Personal information
- Nationality: Moroccan
- Born: 4 March 2003 (age 23)

Sport
- Sport: Athletics
- Event: Sprints

Medal record
Women's athletics
Representing Morocco
Mediterranean Games
| Gold medal – first place | 2026 Taranto | 400 m |
Arab Championships
| Gold medal – first place | 2021 Tunis | 4×100 m relay |
| Gold medal – first place | 2023 Marrakesh | 400 m |
| Bronze medal – third place | 2021 Tunis | 400 m |
Arab Games
| Silver medal – second place | 2023 Algeria | 400 m |
| Silver medal – second place | 2023 Algeria | 4×100 m relay |
Arab U23 Championships
| Gold medal – first place | 2023 Radès | 200 m |
| Gold medal – first place | 2023 Radès | 400 m |
| Gold medal – first place | 2024 Ismailia | 200 m |
| Gold medal – first place | 2024 Ismailia | 400 m |

= Salma Lehlali =

Moroccan sprinter (born 2003)

Salma Lehlali (born 4 March 2003) is a Moroccan sprinter. She is a two-time Arab Athletics Championships gold medalist.

==Career==
In June 2023, Lehlali competed at the 2023 Arab Athletics Championships and won a gold medal in the 400 metres. The next month she competed at the 2023 Arab Games and won silver medals in the 400 metres and 4×100 metre relay.

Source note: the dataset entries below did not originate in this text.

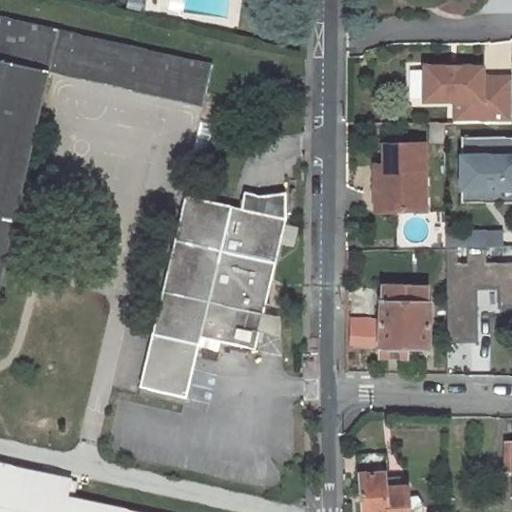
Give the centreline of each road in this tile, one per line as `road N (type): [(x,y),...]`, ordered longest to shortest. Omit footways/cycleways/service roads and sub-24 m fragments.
road 1 (residential): [(336,392),(323,0)]
road 2 (residential): [(336,392),(511,399)]
road 3 (residential): [(337,511),(336,392)]
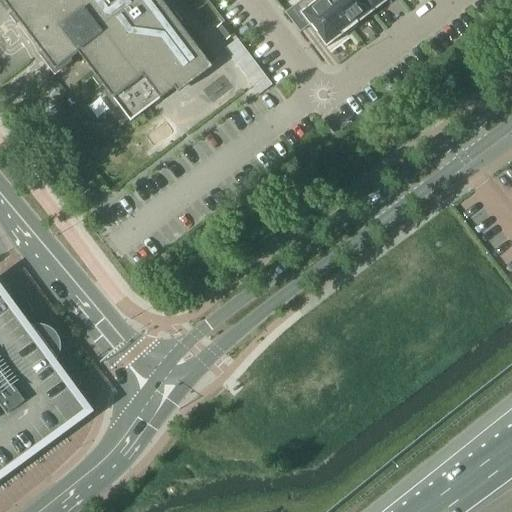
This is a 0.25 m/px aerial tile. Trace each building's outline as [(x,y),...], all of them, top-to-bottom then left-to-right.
[(3,0),(56,69),(64,63),(79,52),(131,121),(207,63),(159,0),(3,0)] [(350,30),(327,0),(303,0),(286,13),(301,33),(310,26),(326,48),(350,30)] [(374,13),(364,0),(327,0),(350,30),(372,13),(373,14),(374,13)] [(389,0),(364,0),(374,13),(375,12),(375,11),(389,0)] [(225,22),(217,29),(227,41),(235,35),(225,22)] [(272,86),(242,46),(230,55),(253,87),(260,95),(272,86)] [(81,178),(73,184),(83,197),(91,191),(81,178)] [(0,292),(0,477),(88,413),(56,369),(54,370),(52,367),(53,366),(55,365),(56,363),(57,362),(58,360),(59,359),(60,357),(61,355),(61,353),(61,351),(62,349),(62,348),(61,346),(61,344),(61,342),(60,340),(59,338),(58,337),(57,335),(55,332),(53,331),(50,329),(48,328),(46,327),(44,327),(42,326),(40,326),(38,326),(34,327),(30,328),(29,329),(27,330),(25,331),(23,328),(25,326),(0,292)]
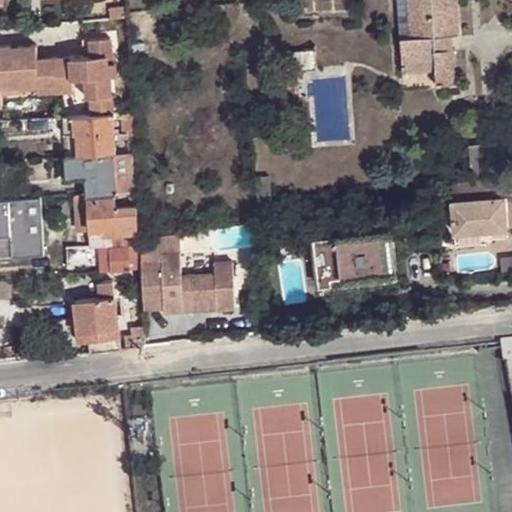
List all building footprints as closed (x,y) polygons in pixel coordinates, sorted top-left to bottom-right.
[(437,71),(437,79),(437,84),(456,83),(453,33),(459,33),(457,0),(406,0),(409,36),(400,37),(401,72),(437,71)] [(91,113),(113,112),(110,74),(114,74),(113,62),(109,61),(105,62),(104,55),(109,55),(108,37),(85,39),(86,55),(35,59),(33,47),(16,48),(17,55),(10,55),(10,49),(9,46),(0,47),(0,103),(1,103),(0,92),(0,91),(21,91),(20,85),(37,84),(38,91),(72,88),(71,76),(83,75),(84,95),(90,94),(91,113)] [(294,71),(299,70),(317,69),(316,49),(293,51),(294,69),(294,71)] [(300,85),(299,70),(294,71),(294,69),(288,69),(289,86),(300,85)] [(402,81),(437,79),(437,71),(401,72),(402,81)] [(116,152),(113,112),(91,113),(63,115),(64,133),(77,133),(78,154),(113,152),(116,152)] [(470,174),(486,173),(484,142),(468,142),(470,174)] [(488,172),(504,171),(502,145),(486,145),(488,172)] [(115,192),(113,152),(78,154),(66,155),(67,174),(86,173),(86,194),(115,192)] [(269,178),(256,179),(259,205),(272,204),(269,178)] [(138,206),(137,190),(115,192),(86,194),(75,195),(75,199),(114,197),(114,207),(138,206)] [(508,227),(508,225),(511,224),(511,193),(506,194),(452,199),(455,231),(508,227)] [(114,197),(75,199),(76,235),(90,234),(110,232),(116,232),(114,207),(114,197)] [(139,231),(138,206),(114,207),(116,232),(124,232),(139,231)] [(332,278),(394,270),(389,229),(314,238),(319,286),(321,286),(333,285),(332,278)] [(139,237),(139,231),(124,232),(124,244),(140,244),(139,237)] [(110,244),(110,232),(90,234),(90,245),(110,244)] [(161,254),(163,276),(182,275),(180,253),(184,252),(183,237),(155,238),(157,254),(161,254)] [(141,259),(140,247),(131,247),(132,260),(141,259)] [(109,249),(111,270),(127,269),(126,248),(109,249)] [(400,270),(394,270),(332,278),(333,285),(321,286),(321,294),(401,285),(400,270)] [(216,274),(182,275),(184,306),(217,304),(216,274)] [(182,275),(163,276),(164,311),(183,310),(184,306),(182,275)] [(160,276),(144,277),(145,303),(162,302),(160,276)] [(73,298),(73,301),(113,297),(112,279),(97,280),(99,295),(73,298)] [(90,350),(121,347),(113,297),(73,301),(79,341),(89,340),(90,350)] [(128,346),(145,344),(144,325),(133,326),(133,334),(126,335),(128,346)] [(511,341),(502,342),(504,362),(511,361),(511,341)]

She competed at the 2024 Arab U23 Athletics Championships and won a gold medal in the 200 metres with a championship record time of 23.87 seconds. She also won a gold medal in the 400 metres with a championship record time of 54.73 seconds.

In September 2026, she competed at the 2026 Mediterranean Games and won a gold medal in the 400 metres with a personal best time of 51.26 seconds.